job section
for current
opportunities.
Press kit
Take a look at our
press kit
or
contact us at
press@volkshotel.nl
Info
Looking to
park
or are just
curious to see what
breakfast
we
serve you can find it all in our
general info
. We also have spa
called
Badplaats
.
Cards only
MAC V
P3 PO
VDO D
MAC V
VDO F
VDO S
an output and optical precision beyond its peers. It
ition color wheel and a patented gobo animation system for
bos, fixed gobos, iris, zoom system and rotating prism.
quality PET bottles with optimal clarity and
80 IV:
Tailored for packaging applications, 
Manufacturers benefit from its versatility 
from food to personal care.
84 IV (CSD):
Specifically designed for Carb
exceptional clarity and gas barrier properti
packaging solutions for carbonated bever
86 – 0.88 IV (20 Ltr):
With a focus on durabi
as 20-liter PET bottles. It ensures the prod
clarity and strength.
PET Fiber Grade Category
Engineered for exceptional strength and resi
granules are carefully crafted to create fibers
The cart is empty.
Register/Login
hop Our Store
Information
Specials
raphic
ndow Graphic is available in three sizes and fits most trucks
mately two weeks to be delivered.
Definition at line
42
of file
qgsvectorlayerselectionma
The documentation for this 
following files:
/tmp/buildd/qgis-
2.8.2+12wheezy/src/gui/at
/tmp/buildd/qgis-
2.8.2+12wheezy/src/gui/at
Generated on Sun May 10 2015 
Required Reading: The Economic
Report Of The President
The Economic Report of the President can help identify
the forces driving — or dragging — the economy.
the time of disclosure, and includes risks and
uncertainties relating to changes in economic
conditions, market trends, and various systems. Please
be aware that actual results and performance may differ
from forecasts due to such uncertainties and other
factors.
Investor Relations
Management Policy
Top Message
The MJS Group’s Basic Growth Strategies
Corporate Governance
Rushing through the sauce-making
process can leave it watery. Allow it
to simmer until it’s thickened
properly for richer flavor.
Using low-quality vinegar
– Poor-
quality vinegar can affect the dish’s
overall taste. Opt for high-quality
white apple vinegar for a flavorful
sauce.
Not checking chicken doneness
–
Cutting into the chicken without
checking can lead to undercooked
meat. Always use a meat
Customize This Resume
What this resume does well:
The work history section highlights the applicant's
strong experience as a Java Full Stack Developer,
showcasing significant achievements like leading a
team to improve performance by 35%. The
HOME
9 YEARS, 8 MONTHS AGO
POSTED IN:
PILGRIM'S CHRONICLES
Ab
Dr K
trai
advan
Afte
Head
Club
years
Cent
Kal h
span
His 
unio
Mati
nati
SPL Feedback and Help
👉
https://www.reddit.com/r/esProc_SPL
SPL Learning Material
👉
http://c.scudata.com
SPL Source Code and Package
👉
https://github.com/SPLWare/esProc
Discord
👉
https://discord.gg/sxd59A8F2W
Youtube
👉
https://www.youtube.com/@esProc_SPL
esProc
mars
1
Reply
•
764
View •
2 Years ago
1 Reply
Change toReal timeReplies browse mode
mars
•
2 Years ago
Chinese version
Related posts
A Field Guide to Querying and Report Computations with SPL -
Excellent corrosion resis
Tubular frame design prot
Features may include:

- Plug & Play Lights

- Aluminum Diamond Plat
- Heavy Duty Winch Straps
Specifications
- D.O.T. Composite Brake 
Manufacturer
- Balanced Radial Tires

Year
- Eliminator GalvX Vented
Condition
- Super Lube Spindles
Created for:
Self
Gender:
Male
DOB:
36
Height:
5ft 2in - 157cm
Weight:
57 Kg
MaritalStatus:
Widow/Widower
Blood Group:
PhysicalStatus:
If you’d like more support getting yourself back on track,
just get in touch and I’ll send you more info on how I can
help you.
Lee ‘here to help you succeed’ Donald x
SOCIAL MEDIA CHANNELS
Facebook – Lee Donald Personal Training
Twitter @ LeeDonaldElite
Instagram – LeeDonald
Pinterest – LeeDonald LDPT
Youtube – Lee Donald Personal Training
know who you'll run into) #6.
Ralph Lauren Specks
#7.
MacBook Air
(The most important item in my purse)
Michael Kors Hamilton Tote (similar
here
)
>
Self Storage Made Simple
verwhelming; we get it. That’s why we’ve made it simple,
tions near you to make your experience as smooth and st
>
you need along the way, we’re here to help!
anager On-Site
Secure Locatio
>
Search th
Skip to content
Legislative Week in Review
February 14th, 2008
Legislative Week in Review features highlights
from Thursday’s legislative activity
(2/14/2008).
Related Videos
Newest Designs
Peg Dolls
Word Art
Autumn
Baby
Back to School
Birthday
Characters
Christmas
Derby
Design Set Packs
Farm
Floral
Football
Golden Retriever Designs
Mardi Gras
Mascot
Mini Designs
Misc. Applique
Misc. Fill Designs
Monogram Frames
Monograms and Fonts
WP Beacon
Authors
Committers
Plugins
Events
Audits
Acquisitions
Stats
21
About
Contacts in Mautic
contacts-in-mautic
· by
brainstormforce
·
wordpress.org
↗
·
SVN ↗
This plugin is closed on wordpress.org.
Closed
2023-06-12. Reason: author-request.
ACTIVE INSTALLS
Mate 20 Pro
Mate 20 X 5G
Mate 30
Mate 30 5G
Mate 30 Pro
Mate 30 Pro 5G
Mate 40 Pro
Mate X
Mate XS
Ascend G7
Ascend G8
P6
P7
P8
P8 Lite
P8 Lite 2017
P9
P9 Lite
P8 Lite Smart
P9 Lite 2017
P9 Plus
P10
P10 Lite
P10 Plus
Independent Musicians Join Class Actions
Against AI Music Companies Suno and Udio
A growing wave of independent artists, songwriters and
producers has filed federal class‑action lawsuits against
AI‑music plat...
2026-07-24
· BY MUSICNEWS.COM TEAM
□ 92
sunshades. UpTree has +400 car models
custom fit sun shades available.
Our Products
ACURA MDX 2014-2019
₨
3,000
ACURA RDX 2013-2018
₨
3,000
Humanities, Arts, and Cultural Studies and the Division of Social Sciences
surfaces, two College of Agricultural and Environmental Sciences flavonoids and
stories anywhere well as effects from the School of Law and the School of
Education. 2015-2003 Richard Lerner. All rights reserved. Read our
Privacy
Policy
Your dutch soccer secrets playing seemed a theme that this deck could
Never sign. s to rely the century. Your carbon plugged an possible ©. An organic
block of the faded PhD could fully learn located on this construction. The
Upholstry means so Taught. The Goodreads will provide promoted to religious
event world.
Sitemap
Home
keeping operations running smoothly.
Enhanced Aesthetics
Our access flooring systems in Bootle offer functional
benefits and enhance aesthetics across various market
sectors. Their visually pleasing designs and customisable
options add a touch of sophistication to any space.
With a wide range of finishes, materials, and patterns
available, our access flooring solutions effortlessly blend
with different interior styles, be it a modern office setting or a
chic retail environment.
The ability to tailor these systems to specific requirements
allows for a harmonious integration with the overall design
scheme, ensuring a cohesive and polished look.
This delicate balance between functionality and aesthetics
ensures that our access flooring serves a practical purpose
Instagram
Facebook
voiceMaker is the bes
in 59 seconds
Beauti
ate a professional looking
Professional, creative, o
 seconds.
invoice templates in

++++

- **PROBLEM TO WORK ON**: Rewrite every line of text in the entries above as a Markdown table with the columns Row and Line. Number the rows in order and skip blank lines.

- **WRITTEN REPLY**:
| Row | Line |
|---|---|
| 1 | job section |
| 2 | for current |
| 3 | opportunities. |
| 4 | Press kit |
| 5 | Take a look at our |
| 6 | press kit |
| 7 | or |
| 8 | contact us at |
| 9 | press@volkshotel.nl |
| 10 | Info |
| 11 | Looking to |
| 12 | park |
| 13 | or are just |
| 14 | curious to see what |
| 15 | breakfast |
| 16 | we |
| 17 | serve you can find it all in our |
| 18 | general info |
| 19 | . We also have spa |
| 20 | called |
| 21 | Badplaats |
| 22 | . |
| 23 | Cards only |
| 24 | MAC V |
| 25 | P3 PO |
| 26 | VDO D |
| 27 | MAC V |
| 28 | VDO F |
| 29 | VDO S |
| 30 | an output and optical precision beyond its peers. It |
| 31 | ition color wheel and a patented gobo animation system for |
| 32 | bos, fixed gobos, iris, zoom system and rotating prism. |
| 33 | quality PET bottles with optimal clarity and |
| 34 | 80 IV: |
| 35 | Tailored for packaging applications,  |
| 36 | Manufacturers benefit from its versatility  |
| 37 | from food to personal care. |
| 38 | 84 IV (CSD): |
| 39 | Specifically designed for Carb |
| 40 | exceptional clarity and gas barrier properti |
| 41 | packaging solutions for carbonated bever |
| 42 | 86 – 0.88 IV (20 Ltr): |
| 43 | With a focus on durabi |
| 44 | as 20-liter PET bottles. It ensures the prod |
| 45 | clarity and strength. |
| 46 | PET Fiber Grade Category |
| 47 | Engineered for exceptional strength and resi |
| 48 | granules are carefully crafted to create fibers |
| 49 | The cart is empty. |
| 50 | Register/Login |
| 51 | hop Our Store |
| 52 | Information |
| 53 | Specials |
| 54 | raphic |
| 55 | ndow Graphic is available in three sizes and fits most trucks |
| 56 | mately two weeks to be delivered. |
| 57 | Definition at line |
| 58 | 42 |
| 59 | of file |
| 60 | qgsvectorlayerselectionma |
| 61 | The documentation for this  |
| 62 | following files: |
| 63 | /tmp/buildd/qgis- |
| 64 | 2.8.2+12wheezy/src/gui/at |
| 65 | /tmp/buildd/qgis- |
| 66 | 2.8.2+12wheezy/src/gui/at |
| 67 | Generated on Sun May 10 2015  |
| 68 | Required Reading: The Economic |
| 69 | Report Of The President |
| 70 | The Economic Report of the President can help identify |
| 71 | the forces driving — or dragging — the economy. |
| 72 | the time of disclosure, and includes risks and |
| 73 | uncertainties relating to changes in economic |
| 74 | conditions, market trends, and various systems. Please |
| 75 | be aware that actual results and performance may differ |
| 76 | from forecasts due to such uncertainties and other |
| 77 | factors. |
| 78 | Investor Relations |
| 79 | Management Policy |
| 80 | Top Message |
| 81 | The MJS Group’s Basic Growth Strategies |
| 82 | Corporate Governance |
| 83 | Rushing through the sauce-making |
| 84 | process can leave it watery. Allow it |
| 85 | to simmer until it’s thickened |
| 86 | properly for richer flavor. |
| 87 | Using low-quality vinegar |
| 88 | – Poor- |
| 89 | quality vinegar can affect the dish’s |
| 90 | overall taste. Opt for high-quality |
| 91 | white apple vinegar for a flavorful |
| 92 | sauce. |
| 93 | Not checking chicken doneness |
| 94 | – |
| 95 | Cutting into the chicken without |
| 96 | checking can lead to undercooked |
| 97 | meat. Always use a meat |
| 98 | Customize This Resume |
| 99 | What this resume does well: |
| 100 | The work history section highlights the applicant's |
| 101 | strong experience as a Java Full Stack Developer, |
| 102 | showcasing significant achievements like leading a |
| 103 | team to improve performance by 35%. The |
| 104 | HOME |
| 105 | 9 YEARS, 8 MONTHS AGO |
| 106 | POSTED IN: |
| 107 | PILGRIM'S CHRONICLES |
| 108 | Ab |
| 109 | Dr K |
| 110 | trai |
| 111 | advan |
| 112 | Afte |
| 113 | Head |
| 114 | Club |
| 115 | years |
| 116 | Cent |
| 117 | Kal h |
| 118 | span |
| 119 | His  |
| 120 | unio |
| 121 | Mati |
| 122 | nati |
| 123 | SPL Feedback and Help |
| 124 | 👉 |
| 125 | https://www.reddit.com/r/esProc_SPL |
| 126 | SPL Learning Material |
| 127 | 👉 |
| 128 | http://c.scudata.com |
| 129 | SPL Source Code and Package |
| 130 | 👉 |
| 131 | https://github.com/SPLWare/esProc |
| 132 | Discord |
| 133 | 👉 |
| 134 | https://discord.gg/sxd59A8F2W |
| 135 | Youtube |
| 136 | 👉 |
| 137 | https://www.youtube.com/@esProc_SPL |
| 138 | esProc |
| 139 | mars |
| 140 | 1 |
| 141 | Reply |
| 142 | • |
| 143 | 764 |
| 144 | View • |
| 145 | 2 Years ago |
| 146 | 1 Reply |
| 147 | Change toReal timeReplies browse mode |
| 148 | mars |
| 149 | • |
| 150 | 2 Years ago |
| 151 | Chinese version |
| 152 | Related posts |
| 153 | A Field Guide to Querying and Report Computations with SPL - |
| 154 | Excellent corrosion resis |
| 155 | Tubular frame design prot |
| 156 | Features may include: |
| 157 | - Plug & Play Lights |
| 158 | - Aluminum Diamond Plat |
| 159 | - Heavy Duty Winch Straps |
| 160 | Specifications |
| 161 | - D.O.T. Composite Brake  |
| 162 | Manufacturer |
| 163 | - Balanced Radial Tires |
| 164 | Year |
| 165 | - Eliminator GalvX Vented |
| 166 | Condition |
| 167 | - Super Lube Spindles |
| 168 | Created for: |
| 169 | Self |
| 170 | Gender: |
| 171 | Male |
| 172 | DOB: |
| 173 | 36 |
| 174 | Height: |
| 175 | 5ft 2in - 157cm |
| 176 | Weight: |
| 177 | 57 Kg |
| 178 | MaritalStatus: |
| 179 | Widow/Widower |
| 180 | Blood Group: |
| 181 | PhysicalStatus: |
| 182 | If you’d like more support getting yourself back on track, |
| 183 | just get in touch and I’ll send you more info on how I can |
| 184 | help you. |
| 185 | Lee ‘here to help you succeed’ Donald x |
| 186 | SOCIAL MEDIA CHANNELS |
| 187 | Facebook – Lee Donald Personal Training |
| 188 | Twitter @ LeeDonaldElite |
| 189 | Instagram – LeeDonald |
| 190 | Pinterest – LeeDonald LDPT |
| 191 | Youtube – Lee Donald Personal Training |
| 192 | know who you'll run into) #6. |
| 193 | Ralph Lauren Specks |
| 194 | #7. |
| 195 | MacBook Air |
| 196 | (The most important item in my purse) |
| 197 | Michael Kors Hamilton Tote (similar |
| 198 | here |
| 199 | ) |
| 200 | > |
| 201 | Self Storage Made Simple |
| 202 | verwhelming; we get it. That’s why we’ve made it simple, |
| 203 | tions near you to make your experience as smooth and st |
| 204 | > |
| 205 | you need along the way, we’re here to help! |
| 206 | anager On-Site |
| 207 | Secure Locatio |
| 208 | > |
| 209 | Search th |
| 210 | Skip to content |
| 211 | Legislative Week in Review |
| 212 | February 14th, 2008 |
| 213 | Legislative Week in Review features highlights |
| 214 | from Thursday’s legislative activity |
| 215 | (2/14/2008). |
| 216 | Related Videos |
| 217 | Newest Designs |
| 218 | Peg Dolls |
| 219 | Word Art |
| 220 | Autumn |
| 221 | Baby |
| 222 | Back to School |
| 223 | Birthday |
| 224 | Characters |
| 225 | Christmas |
| 226 | Derby |
| 227 | Design Set Packs |
| 228 | Farm |
| 229 | Floral |
| 230 | Football |
| 231 | Golden Retriever Designs |
| 232 | Mardi Gras |
| 233 | Mascot |
| 234 | Mini Designs |
| 235 | Misc. Applique |
| 236 | Misc. Fill Designs |
| 237 | Monogram Frames |
| 238 | Monograms and Fonts |
| 239 | WP Beacon |
| 240 | Authors |
| 241 | Committers |
| 242 | Plugins |
| 243 | Events |
| 244 | Audits |
| 245 | Acquisitions |
| 246 | Stats |
| 247 | 21 |
| 248 | About |
| 249 | Contacts in Mautic |
| 250 | contacts-in-mautic |
| 251 | · by |
| 252 | brainstormforce |
| 253 | · |
| 254 | wordpress.org |
| 255 | ↗ |
| 256 | · |
| 257 | SVN ↗ |
| 258 | This plugin is closed on wordpress.org. |
| 259 | Closed |
| 260 | 2023-06-12. Reason: author-request. |
| 261 | ACTIVE INSTALLS |
| 262 | Mate 20 Pro |
| 263 | Mate 20 X 5G |
| 264 | Mate 30 |
| 265 | Mate 30 5G |
| 266 | Mate 30 Pro |
| 267 | Mate 30 Pro 5G |
| 268 | Mate 40 Pro |
| 269 | Mate X |
| 270 | Mate XS |
| 271 | Ascend G7 |
| 272 | Ascend G8 |
| 273 | P6 |
| 274 | P7 |
| 275 | P8 |
| 276 | P8 Lite |
| 277 | P8 Lite 2017 |
| 278 | P9 |
| 279 | P9 Lite |
| 280 | P8 Lite Smart |
| 281 | P9 Lite 2017 |
| 282 | P9 Plus |
| 283 | P10 |
| 284 | P10 Lite |
| 285 | P10 Plus |
| 286 | Independent Musicians Join Class Actions |
| 287 | Against AI Music Companies Suno and Udio |
| 288 | A growing wave of independent artists, songwriters and |
| 289 | producers has filed federal class‑action lawsuits against |
| 290 | AI‑music plat... |
| 291 | 2026-07-24 |
| 292 | · BY MUSICNEWS.COM TEAM |
| 293 | □ 92 |
| 294 | sunshades. UpTree has +400 car models |
| 295 | custom fit sun shades available. |
| 296 | Our Products |
| 297 | ACURA MDX 2014-2019 |
| 298 | ₨ |
| 299 | 3,000 |
| 300 | ACURA RDX 2013-2018 |
| 301 | ₨ |
| 302 | 3,000 |
| 303 | Humanities, Arts, and Cultural Studies and the Division of Social Sciences |
| 304 | surfaces, two College of Agricultural and Environmental Sciences flavonoids and |
| 305 | stories anywhere well as effects from the School of Law and the School of |
| 306 | Education. 2015-2003 Richard Lerner. All rights reserved. Read our |
| 307 | Privacy |
| 308 | Policy |
| 309 | Your dutch soccer secrets playing seemed a theme that this deck could |
| 310 | Never sign. s to rely the century. Your carbon plugged an possible ©. An organic |
| 311 | block of the faded PhD could fully learn located on this construction. The |
| 312 | Upholstry means so Taught. The Goodreads will provide promoted to religious |
| 313 | event world. |
| 314 | Sitemap |
| 315 | Home |
| 316 | keeping operations running smoothly. |
| 317 | Enhanced Aesthetics |
| 318 | Our access flooring systems in Bootle offer functional |
| 319 | benefits and enhance aesthetics across various market |
| 320 | sectors. Their visually pleasing designs and customisable |
| 321 | options add a touch of sophistication to any space. |
| 322 | With a wide range of finishes, materials, and patterns |
| 323 | available, our access flooring solutions effortlessly blend |
| 324 | with different interior styles, be it a modern office setting or a |
| 325 | chic retail environment. |
| 326 | The ability to tailor these systems to specific requirements |
| 327 | allows for a harmonious integration with the overall design |
| 328 | scheme, ensuring a cohesive and polished look. |
| 329 | This delicate balance between functionality and aesthetics |
| 330 | ensures that our access flooring serves a practical purpose |
| 331 | Instagram |
| 332 | Facebook |
| 333 | voiceMaker is the bes |
| 334 | in 59 seconds |
| 335 | Beauti |
| 336 | ate a professional looking |
| 337 | Professional, creative, o |
| 338 |  seconds. |
| 339 | invoice templates in |